# About those generators ...



## mosquitomountainman (Jan 25, 2010)

About those generators ... if you live in a cold climate you might want a generator with an electric starter. When the temperature dips down below zero the pull cord (recoil starter) may not be enough to get it going. An electric starter is a real advantage. If you don't have one on your gen. you may have to bring it inside to warm it up to start it. (Uhmmm ... take it back outside to start it. Don't start or run it inside your house.) Also, be sure to have winter weight oil in the crank case. If you have fuel stored for the generator be sure to put some gas preservative in it.


----------



## Tweto (Nov 26, 2011)

I have a small 1500 watt pull start generator that has always been very dependable, but because it's small I keep it in my heated shed and that maybe why.

My main generator sits outside and is close to 500 pounds so it's not inside or could I get it inside, but what it does have is a regular car battery and an auto starter on it. I start it every month for about 30 mins and put it under a load.

The biggest problem is cleaning out the mouse nests. I have had to replace the battery about every 5 years. I have also had problems with corrosion and I end up cleaning electrical contact points on occasion.


----------



## fteter (May 23, 2014)

I have a big honking generator with electric starter...11,500 peak and 7,500 continuous. It's wired into the incoming line just my side of the master breaker, along with a switch for changing from incoming grid juice to generator juice. Gasoline fueled.

Always grateful for the electric start when the weather is cold.
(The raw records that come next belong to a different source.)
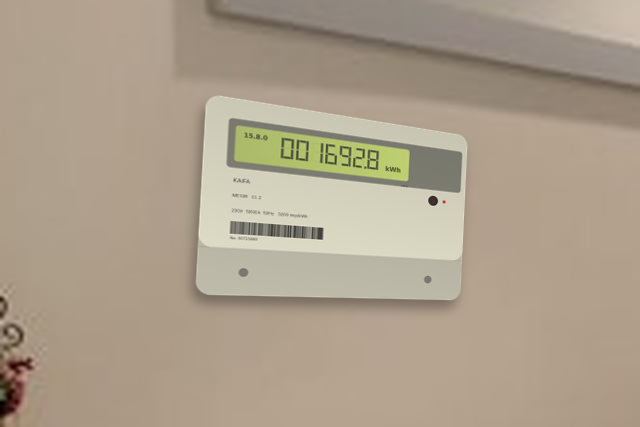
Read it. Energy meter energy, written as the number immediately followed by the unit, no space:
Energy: 1692.8kWh
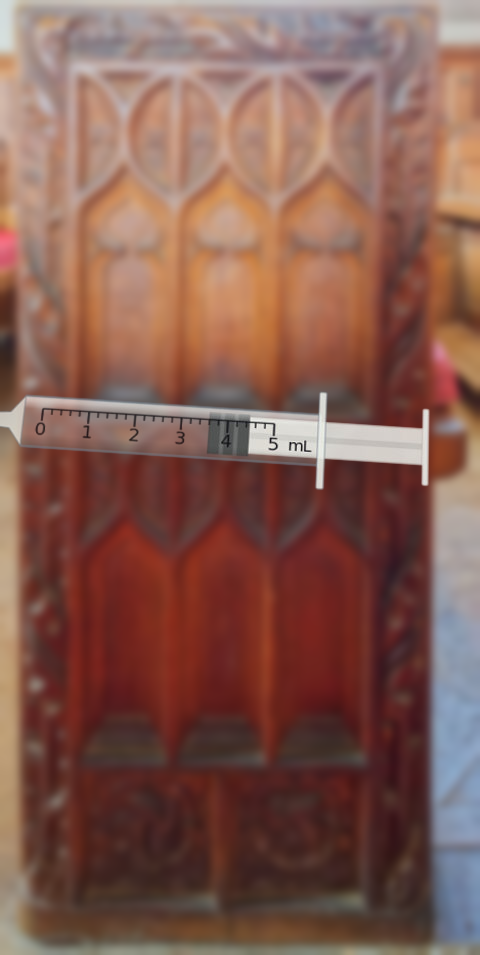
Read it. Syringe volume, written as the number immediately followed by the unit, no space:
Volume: 3.6mL
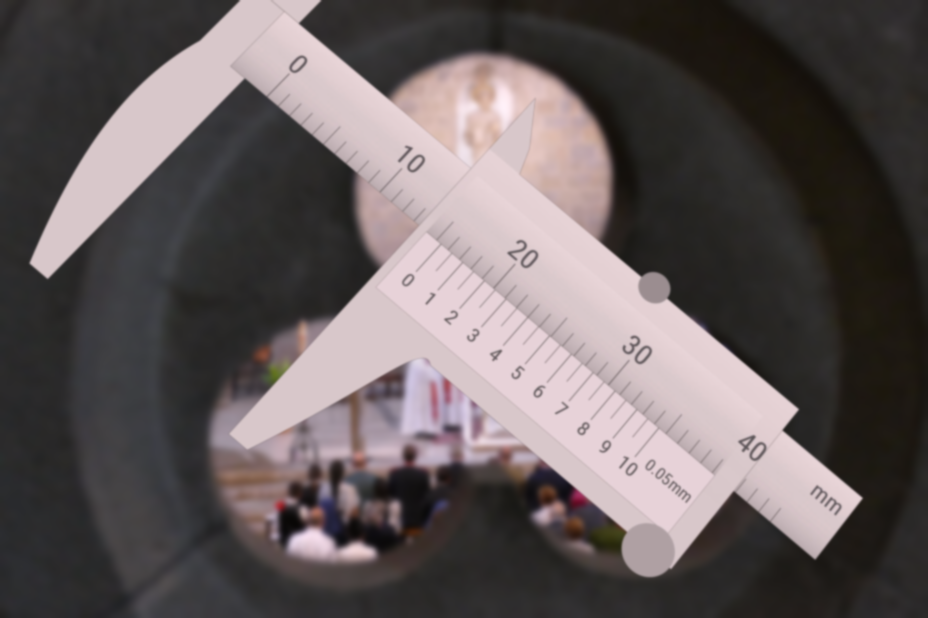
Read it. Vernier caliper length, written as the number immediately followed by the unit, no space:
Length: 15.4mm
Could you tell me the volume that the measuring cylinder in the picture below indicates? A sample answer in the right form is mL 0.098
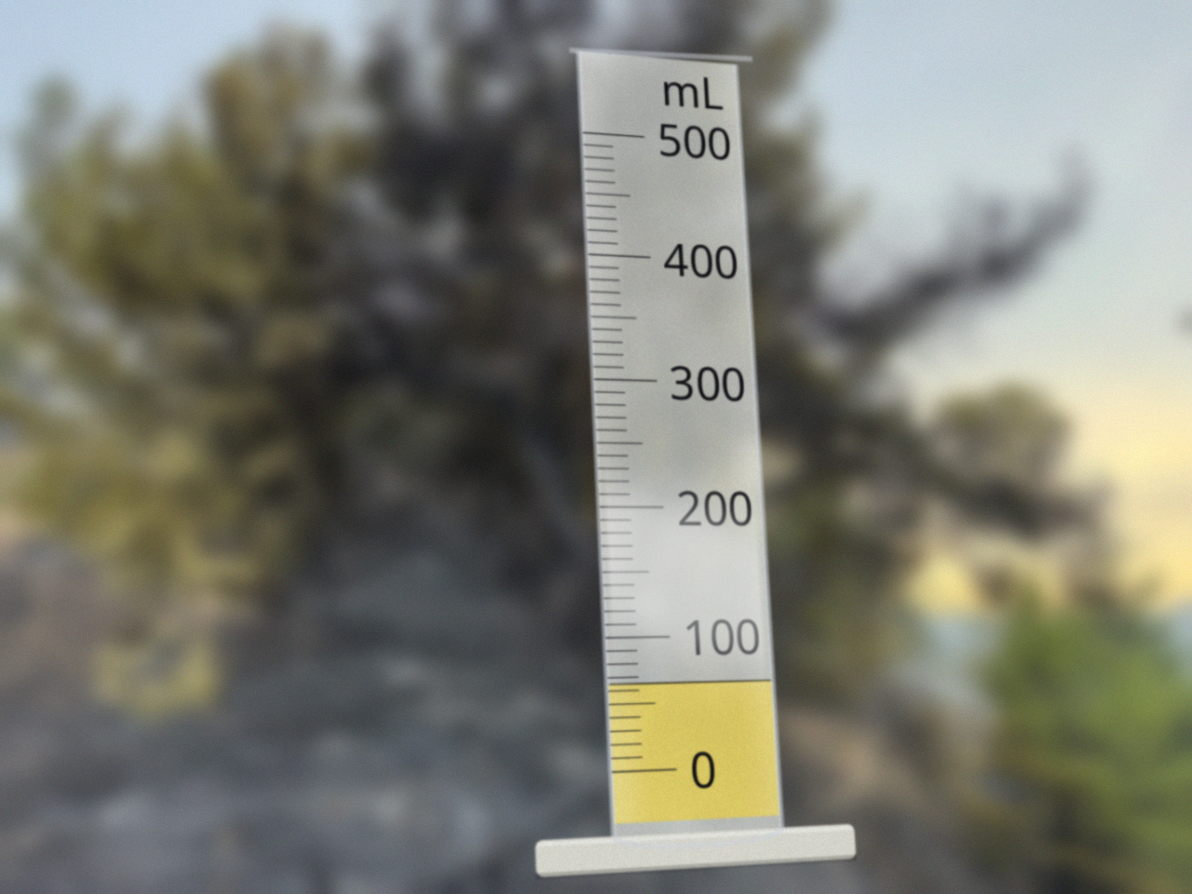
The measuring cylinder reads mL 65
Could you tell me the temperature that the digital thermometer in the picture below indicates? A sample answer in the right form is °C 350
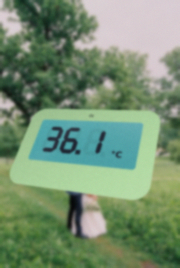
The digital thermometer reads °C 36.1
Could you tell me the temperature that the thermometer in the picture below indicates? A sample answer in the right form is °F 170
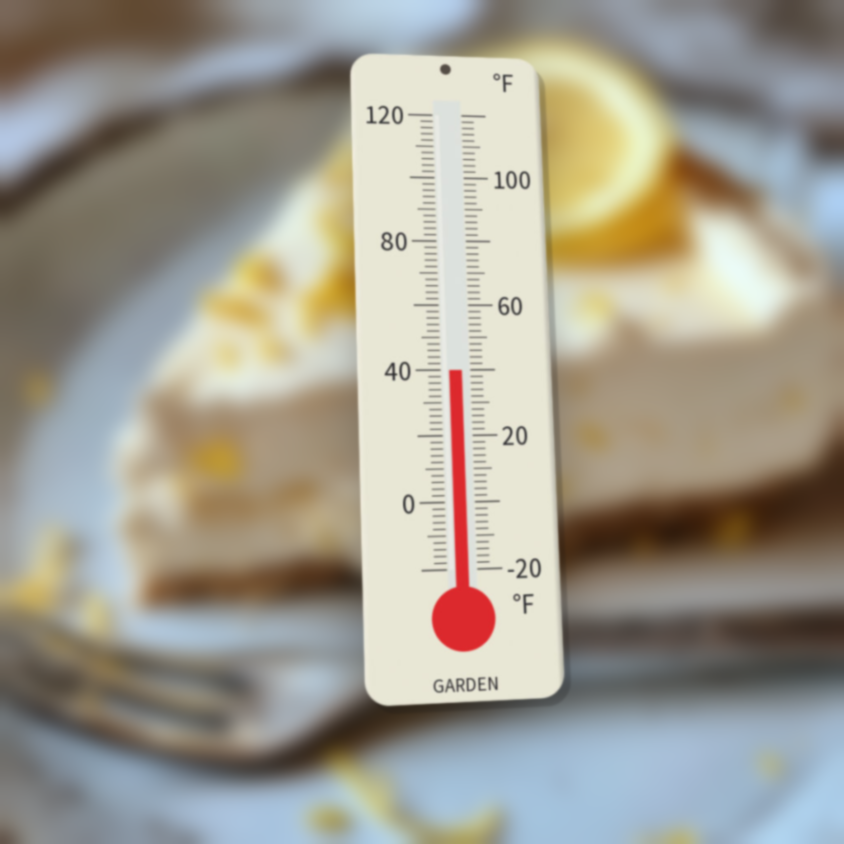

In fact, I'm planning to switch it out for a tri-fuel generator next year. And electric start is a requirement for the new model.


----------



## forluvofsmoke (Jan 27, 2012)

Funny you should bring this up today, mmm. I thought my snowblower would start with recoil. The last cold snap we had it took off on one pull...today, @ -23*F? Not. Went to grab my 1K inverter generator to power the 120VAC starter motor...1K wouldn't start...lets try the 2K...nope. Ran a cord out of the house to the snowblower...still wouldn't start (I don't particularly like using ether). It's -9* now...heat wave. I brought the inverters inside to warm up a couple hours ago...we shall see.

My inverters are mainly for emergency power for winter/summer storms, etc. I get other uses out of them, too, so they're not just sitting around for years without use. With this latest bit of knowledge I'll have to bring them in if a nasty winter storm hits so if I lose power they'll run...otherwise, they'll be useless to me, and they're necessary for whole-house heat in an outage (forced- air furnace) and to keep the refers happy.


----------



## WSSps (Sep 30, 2016)

fteter said:


> I have a big honking generator with electric starter...11,500 peak and 7,500 continuous. It's wired into the incoming line just my side of the master breaker, along with a switch for changing from incoming grid juice to generator juice. Gasoline fueled.
> 
> Always grateful for the electric start when the weather is cold. In fact, I'm planning to switch it out for a tri-fuel generator next year. And electric start is a requirement for the new model.


I added a tri fuel kit to my 7500w gen last summer. super simple to do. It can switch from gasoline to lp on the fly, no shut down, pretty neat system. It's a motor snorkel kit


----------